Mindy Kaling and Craig Ferguson chat about frozen corpses

Actress Mindy Kaling appeared on Craig Ferguson’s show moments ago (video to come in the morning above). The brief interview was a bit bizarre and featured a talking robot as well as lots of references to Ferguson’s recent Peabody award.

Building off of a Edmund HillaryTenzing Norgay joke that Ferguson made in his monologue, Kaling claimed that to get to the top of Mount Everest, one has to pass “a snowy field of corpses of people who’ve tried to reach the top of Everest but haven’t made it.” (“You’ve made that up,” Ferguson shot back.”)

I think she was referring to Everest’s Death Zone. According to Wikipedia:

Lack of oxygen, exhaustion, extreme cold, and the dangers of the climb all contribute to [Everest’s] death toll. A person who is injured so he can’t walk himself is in serious trouble since it is often extremely risky to try to carry someone out, and generally impractical to use a helicopter.

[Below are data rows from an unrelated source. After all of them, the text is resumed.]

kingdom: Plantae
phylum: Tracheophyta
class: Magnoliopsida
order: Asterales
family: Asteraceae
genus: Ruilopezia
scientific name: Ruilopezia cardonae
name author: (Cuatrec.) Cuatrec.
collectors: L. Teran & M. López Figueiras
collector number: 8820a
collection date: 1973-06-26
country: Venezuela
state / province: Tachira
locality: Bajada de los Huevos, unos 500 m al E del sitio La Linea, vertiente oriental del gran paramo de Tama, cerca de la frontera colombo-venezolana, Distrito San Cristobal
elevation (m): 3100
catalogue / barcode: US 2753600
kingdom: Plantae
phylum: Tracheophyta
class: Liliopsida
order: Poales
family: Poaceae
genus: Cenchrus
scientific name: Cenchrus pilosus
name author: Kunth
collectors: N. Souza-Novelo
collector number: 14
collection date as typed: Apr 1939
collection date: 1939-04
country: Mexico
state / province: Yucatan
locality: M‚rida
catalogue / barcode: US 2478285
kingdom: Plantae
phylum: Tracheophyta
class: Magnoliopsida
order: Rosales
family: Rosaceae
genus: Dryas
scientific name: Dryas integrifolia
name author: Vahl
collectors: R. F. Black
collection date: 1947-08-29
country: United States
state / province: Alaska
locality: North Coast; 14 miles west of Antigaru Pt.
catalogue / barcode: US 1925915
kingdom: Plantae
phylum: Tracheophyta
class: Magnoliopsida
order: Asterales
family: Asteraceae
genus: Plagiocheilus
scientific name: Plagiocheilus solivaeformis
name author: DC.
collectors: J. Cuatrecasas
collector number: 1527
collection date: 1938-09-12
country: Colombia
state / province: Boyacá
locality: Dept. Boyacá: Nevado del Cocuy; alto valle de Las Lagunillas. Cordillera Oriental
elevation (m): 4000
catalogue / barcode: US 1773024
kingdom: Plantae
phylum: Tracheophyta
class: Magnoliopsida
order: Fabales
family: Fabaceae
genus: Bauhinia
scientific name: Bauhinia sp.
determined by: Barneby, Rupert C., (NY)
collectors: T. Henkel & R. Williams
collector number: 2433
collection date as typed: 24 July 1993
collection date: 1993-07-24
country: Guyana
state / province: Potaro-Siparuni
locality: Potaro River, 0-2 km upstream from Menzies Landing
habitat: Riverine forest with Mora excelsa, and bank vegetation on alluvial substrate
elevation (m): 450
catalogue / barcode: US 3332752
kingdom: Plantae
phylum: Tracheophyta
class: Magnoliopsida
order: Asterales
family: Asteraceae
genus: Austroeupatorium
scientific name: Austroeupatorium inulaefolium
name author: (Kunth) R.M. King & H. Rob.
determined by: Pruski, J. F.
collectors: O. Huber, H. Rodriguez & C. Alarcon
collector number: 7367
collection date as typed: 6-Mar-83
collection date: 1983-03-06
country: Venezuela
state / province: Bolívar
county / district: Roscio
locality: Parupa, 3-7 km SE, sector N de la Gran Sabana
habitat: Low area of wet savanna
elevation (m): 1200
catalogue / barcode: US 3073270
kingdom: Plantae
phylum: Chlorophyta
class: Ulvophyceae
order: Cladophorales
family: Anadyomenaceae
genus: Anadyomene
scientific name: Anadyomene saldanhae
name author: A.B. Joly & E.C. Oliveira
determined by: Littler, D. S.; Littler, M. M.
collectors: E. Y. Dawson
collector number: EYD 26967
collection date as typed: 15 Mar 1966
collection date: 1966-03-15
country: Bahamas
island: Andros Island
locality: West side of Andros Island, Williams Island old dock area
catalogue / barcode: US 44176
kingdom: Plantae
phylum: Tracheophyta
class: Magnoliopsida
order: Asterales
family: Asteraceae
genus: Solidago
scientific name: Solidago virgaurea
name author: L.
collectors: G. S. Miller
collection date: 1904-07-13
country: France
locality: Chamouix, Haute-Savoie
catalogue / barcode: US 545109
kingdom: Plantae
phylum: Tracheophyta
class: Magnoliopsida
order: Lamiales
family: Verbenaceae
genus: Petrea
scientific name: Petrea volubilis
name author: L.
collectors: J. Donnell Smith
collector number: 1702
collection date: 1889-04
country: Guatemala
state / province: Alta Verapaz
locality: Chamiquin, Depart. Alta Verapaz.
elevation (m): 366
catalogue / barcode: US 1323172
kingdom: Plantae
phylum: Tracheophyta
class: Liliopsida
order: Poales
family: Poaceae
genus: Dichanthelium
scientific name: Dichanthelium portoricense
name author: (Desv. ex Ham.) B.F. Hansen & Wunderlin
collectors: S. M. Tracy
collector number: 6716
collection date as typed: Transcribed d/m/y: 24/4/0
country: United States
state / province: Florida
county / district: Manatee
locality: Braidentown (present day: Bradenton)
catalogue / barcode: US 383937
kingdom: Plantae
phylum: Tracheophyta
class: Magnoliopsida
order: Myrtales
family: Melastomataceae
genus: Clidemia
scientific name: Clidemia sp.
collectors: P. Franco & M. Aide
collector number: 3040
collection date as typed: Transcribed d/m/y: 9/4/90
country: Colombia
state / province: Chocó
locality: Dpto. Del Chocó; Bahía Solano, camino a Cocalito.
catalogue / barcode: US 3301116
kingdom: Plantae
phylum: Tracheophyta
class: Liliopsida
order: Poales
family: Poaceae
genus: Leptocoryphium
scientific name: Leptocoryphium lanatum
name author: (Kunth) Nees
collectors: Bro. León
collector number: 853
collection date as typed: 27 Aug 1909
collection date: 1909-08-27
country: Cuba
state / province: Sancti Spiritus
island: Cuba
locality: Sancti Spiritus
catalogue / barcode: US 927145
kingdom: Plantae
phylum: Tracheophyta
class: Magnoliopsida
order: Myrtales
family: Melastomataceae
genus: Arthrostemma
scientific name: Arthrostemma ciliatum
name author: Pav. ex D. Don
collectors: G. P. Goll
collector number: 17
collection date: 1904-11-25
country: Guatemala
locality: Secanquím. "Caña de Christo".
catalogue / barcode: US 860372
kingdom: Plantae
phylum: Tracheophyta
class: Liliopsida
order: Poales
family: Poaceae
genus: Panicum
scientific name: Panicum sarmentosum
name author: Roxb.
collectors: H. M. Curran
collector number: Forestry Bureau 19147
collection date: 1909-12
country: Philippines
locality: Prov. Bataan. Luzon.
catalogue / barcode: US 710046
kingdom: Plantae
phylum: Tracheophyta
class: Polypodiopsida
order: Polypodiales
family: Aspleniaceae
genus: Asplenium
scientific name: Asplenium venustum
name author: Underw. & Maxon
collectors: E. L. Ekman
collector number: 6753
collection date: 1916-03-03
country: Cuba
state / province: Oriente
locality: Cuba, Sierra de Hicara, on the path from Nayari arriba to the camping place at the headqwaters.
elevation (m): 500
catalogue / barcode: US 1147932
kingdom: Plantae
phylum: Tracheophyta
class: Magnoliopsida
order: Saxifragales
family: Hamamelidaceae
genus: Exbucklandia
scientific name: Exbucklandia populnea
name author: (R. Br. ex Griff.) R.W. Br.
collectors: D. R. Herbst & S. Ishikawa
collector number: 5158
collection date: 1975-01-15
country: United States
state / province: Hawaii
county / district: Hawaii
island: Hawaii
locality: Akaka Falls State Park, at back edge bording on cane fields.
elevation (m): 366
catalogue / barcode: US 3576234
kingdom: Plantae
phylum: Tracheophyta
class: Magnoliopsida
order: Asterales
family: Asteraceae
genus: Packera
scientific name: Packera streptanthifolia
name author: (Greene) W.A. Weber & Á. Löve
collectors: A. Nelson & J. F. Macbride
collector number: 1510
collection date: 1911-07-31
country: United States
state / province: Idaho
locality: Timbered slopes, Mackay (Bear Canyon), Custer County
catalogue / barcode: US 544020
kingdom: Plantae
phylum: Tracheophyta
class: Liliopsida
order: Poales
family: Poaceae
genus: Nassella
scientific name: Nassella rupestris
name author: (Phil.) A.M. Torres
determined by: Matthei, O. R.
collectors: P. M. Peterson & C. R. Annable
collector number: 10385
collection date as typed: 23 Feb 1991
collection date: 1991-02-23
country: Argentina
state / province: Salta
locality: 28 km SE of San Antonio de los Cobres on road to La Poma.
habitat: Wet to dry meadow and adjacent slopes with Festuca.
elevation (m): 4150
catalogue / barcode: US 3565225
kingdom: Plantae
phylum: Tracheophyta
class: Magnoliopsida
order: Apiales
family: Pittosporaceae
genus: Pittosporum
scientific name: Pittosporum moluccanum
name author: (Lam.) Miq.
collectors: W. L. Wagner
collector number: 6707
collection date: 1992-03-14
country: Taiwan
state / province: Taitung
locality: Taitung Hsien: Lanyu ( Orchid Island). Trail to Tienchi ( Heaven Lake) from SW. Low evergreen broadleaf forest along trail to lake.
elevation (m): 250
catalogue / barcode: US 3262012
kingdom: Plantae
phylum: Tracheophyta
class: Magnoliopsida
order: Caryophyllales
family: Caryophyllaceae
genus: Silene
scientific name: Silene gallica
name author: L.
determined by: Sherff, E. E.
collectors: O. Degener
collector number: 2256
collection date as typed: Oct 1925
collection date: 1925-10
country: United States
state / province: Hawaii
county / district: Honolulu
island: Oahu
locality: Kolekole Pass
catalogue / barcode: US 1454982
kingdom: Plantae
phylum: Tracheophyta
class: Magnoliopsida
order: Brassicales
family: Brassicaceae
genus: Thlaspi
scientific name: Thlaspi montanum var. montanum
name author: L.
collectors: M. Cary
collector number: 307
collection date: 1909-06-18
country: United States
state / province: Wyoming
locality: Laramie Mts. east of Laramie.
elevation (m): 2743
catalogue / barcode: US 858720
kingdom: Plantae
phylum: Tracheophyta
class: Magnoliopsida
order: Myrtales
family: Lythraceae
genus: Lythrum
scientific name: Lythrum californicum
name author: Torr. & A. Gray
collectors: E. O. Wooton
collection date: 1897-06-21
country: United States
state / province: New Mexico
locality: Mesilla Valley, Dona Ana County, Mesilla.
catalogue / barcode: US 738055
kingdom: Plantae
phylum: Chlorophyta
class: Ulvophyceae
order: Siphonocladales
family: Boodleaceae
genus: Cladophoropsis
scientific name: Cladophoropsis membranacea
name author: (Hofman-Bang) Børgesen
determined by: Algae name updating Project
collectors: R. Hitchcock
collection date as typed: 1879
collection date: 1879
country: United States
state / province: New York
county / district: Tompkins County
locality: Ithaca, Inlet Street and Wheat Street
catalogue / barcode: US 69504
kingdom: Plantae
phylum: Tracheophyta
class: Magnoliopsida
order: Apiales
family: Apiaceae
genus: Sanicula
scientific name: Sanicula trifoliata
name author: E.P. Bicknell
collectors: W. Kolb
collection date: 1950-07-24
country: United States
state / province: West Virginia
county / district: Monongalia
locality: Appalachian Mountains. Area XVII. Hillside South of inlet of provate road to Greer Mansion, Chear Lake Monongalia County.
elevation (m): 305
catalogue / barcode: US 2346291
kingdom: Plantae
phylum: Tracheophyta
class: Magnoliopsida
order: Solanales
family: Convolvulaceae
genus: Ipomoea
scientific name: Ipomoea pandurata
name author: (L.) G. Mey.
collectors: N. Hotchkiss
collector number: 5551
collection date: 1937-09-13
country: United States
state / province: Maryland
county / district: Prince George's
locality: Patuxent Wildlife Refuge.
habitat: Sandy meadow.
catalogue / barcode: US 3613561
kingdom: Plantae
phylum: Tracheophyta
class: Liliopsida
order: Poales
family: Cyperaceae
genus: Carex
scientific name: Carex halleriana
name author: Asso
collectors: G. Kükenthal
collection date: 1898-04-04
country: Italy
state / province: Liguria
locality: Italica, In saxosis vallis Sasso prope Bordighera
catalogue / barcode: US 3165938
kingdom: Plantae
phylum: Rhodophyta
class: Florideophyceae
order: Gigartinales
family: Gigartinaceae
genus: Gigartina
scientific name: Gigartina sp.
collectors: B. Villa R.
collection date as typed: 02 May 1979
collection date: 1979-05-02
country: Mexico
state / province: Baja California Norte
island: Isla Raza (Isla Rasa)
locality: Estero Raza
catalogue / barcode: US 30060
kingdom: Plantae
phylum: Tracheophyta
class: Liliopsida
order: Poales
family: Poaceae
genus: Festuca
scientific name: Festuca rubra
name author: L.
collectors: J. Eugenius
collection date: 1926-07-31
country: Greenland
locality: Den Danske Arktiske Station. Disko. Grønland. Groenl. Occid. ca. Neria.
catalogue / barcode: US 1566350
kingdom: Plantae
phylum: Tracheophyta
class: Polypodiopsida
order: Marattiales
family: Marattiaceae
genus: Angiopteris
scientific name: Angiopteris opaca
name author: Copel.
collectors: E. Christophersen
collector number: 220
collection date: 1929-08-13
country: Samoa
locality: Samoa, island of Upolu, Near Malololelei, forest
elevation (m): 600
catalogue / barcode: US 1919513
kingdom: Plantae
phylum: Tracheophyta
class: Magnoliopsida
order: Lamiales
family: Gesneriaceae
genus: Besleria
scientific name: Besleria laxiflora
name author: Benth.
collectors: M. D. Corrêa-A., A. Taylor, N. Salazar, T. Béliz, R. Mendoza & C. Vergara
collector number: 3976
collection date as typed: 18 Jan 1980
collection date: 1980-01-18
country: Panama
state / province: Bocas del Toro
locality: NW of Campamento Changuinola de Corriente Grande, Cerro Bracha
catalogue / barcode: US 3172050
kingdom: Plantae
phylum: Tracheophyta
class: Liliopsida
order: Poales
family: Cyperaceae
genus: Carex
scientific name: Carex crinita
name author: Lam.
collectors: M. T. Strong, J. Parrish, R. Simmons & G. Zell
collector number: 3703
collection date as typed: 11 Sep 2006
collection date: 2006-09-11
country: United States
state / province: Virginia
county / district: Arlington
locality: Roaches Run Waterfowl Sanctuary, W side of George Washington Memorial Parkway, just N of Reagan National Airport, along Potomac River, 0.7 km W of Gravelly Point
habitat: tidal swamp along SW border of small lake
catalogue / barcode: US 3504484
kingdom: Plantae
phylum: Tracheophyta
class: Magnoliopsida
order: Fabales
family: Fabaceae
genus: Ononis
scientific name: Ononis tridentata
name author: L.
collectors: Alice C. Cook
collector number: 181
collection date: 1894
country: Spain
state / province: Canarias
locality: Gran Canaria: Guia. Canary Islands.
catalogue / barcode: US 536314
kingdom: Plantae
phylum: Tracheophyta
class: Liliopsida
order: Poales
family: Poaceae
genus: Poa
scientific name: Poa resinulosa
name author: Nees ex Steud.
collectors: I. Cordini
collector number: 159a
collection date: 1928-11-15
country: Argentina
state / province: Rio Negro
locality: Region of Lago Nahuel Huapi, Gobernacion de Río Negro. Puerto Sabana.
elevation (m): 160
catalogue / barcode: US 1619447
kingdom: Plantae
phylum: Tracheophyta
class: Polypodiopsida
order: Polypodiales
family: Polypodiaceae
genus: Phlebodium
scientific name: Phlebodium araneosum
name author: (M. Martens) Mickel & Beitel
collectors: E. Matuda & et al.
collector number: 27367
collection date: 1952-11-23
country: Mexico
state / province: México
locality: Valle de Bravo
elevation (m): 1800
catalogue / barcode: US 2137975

People who die during the climb are typically left behind. About 150 bodies have never been recovered. It is not uncommon to find corpses near the standard climbing routes.

This 2007 McClatchy article has more gory details about the Death Zone (all emphasis mine):

To reach the summit of Mount Everest, climbers must ascend through a field of corpses—the bodies of climbers who didn’t get off the mountain safely.

Frozen solid, the dead climbers are too heavy to remove easily from the treacherous high slopes. Some perch eerily on rocks; others lie stiff in caves.

“There are a lot of bodies on the mountain,” said Duncan Chessell, an Australian veteran of several attempts on Everest’s summit.

A team of researchers found in 2008 that “factors most associated with the risk of death were excessive fatigue, a tendency to fall behind other climbers and arriving at the summit later in the day.”

Dr. Paul Firth, who led the study, had this warning for potential climbers:

“The majority of those who have died on Everest were in the prime of their lives, with families and friends left bereft,” stresses Firth, who is an instructor in Anaesthesia at Harvard Medical School. “Mountaineering is for fun; it’s not worth dying or leaving others there to die. Appropriate caution is the hallmark of the elite mountaineer – the mountain will always be there next year.”